As climate–changing emissions continue to grow globally, “is it worth it for the lives we are losing daily?”, she asked.
Madagascar, hit by the same storms – Emnati, Dumako, Batsirai and Ana – just since January, has seen the rice crop it was about to harvest wrecked, as well as key cash crops such as cloves, coffee and pepper, the World Food Programme reported.
“In a country where the majority of people make a living from agriculture, an estimated 90% of crops could be destroyed in some areas,” hiking hunger in the impoverished nation where many barely get by even in normal times, the U.N. agency said.
In its new report, the IPCC noted that 3.3 billion to 3.6 billion people – or more than one in four globally – already live in places that are “highly vulnerable to climate change”.
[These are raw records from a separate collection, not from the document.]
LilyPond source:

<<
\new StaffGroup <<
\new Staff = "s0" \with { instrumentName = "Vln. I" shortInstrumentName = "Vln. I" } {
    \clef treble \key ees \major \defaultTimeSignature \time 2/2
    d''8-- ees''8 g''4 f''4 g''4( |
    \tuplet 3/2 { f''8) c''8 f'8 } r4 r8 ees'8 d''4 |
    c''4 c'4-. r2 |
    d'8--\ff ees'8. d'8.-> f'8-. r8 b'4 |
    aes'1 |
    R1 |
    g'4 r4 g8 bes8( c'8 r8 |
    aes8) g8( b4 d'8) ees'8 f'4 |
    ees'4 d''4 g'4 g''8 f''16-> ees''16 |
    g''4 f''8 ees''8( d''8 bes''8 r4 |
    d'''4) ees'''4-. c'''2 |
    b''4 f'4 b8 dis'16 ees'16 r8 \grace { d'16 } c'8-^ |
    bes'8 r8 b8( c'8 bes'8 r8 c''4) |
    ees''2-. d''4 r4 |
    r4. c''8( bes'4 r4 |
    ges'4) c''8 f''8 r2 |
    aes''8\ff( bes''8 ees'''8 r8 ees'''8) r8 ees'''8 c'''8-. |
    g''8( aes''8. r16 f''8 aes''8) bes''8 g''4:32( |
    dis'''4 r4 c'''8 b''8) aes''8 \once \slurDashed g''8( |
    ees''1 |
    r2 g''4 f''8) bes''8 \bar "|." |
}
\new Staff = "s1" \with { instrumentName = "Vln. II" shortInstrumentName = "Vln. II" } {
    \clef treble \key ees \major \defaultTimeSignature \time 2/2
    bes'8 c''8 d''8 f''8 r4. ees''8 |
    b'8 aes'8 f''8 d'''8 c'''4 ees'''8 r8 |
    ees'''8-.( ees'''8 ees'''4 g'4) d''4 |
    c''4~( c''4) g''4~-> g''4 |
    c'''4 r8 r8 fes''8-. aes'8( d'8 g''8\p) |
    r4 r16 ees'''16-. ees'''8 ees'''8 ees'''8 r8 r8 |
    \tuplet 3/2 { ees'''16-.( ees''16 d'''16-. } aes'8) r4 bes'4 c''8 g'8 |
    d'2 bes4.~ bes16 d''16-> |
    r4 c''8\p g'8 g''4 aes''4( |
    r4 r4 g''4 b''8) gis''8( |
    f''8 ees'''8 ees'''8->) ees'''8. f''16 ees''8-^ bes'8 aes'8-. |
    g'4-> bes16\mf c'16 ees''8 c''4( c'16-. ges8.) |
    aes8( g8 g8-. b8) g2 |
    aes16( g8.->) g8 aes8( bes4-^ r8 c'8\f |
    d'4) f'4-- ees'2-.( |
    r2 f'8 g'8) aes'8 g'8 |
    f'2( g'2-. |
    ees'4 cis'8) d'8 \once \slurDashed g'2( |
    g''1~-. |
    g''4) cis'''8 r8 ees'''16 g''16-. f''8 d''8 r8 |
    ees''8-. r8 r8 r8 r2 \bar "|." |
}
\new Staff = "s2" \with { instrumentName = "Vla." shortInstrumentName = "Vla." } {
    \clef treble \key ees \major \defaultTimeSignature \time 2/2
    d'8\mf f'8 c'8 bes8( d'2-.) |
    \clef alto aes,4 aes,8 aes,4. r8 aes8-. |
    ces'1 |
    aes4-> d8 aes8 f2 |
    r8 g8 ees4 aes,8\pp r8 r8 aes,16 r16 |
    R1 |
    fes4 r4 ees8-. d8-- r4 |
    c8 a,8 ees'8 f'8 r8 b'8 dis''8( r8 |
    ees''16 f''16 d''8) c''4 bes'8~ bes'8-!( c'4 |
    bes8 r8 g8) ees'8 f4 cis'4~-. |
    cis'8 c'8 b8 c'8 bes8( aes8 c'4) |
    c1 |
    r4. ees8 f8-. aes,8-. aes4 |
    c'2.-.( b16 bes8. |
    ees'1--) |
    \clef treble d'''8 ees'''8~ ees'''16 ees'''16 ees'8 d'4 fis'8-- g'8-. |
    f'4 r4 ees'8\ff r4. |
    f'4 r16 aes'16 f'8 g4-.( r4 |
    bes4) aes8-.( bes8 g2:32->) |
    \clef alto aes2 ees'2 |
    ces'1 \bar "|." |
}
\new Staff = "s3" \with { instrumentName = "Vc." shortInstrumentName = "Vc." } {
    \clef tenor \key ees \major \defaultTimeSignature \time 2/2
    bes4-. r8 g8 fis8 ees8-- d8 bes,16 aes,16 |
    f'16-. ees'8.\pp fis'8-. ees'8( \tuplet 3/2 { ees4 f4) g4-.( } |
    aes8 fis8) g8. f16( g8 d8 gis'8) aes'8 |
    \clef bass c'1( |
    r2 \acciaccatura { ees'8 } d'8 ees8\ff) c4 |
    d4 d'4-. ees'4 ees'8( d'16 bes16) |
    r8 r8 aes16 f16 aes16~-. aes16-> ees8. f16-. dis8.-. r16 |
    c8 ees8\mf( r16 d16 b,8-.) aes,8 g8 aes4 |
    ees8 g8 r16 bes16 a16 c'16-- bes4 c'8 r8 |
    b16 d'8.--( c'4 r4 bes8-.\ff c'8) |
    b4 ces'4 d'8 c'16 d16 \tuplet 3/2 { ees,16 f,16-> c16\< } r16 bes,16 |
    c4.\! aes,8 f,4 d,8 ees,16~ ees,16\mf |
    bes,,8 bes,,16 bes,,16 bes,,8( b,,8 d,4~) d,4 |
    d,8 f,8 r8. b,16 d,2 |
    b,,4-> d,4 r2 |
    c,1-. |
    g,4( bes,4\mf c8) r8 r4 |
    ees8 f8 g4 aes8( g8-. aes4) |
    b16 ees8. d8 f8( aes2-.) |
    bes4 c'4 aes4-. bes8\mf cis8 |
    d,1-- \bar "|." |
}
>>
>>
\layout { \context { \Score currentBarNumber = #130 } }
As impacts strengthen – from coastline–threatening sea level rise to more damaging floods – “risks are becoming increasingly complex and more difficult to manage”, it said, with worsening drought and heat, for instance, fueling wildfire risk.
Multiple climate hazards will increasingly happen at the same time, with other risks like conflict or epidemics interacting with them and compounding overall threats, the scientists warned.
Huq said that stark assessment should spur swifter action urgently, to prevent more people going hungry and losing their homes – or their lives.
“The impacts are now staring us in the face and nobody can ignore them,” he said. “Everybody will have to deal with them whether they want to or not.”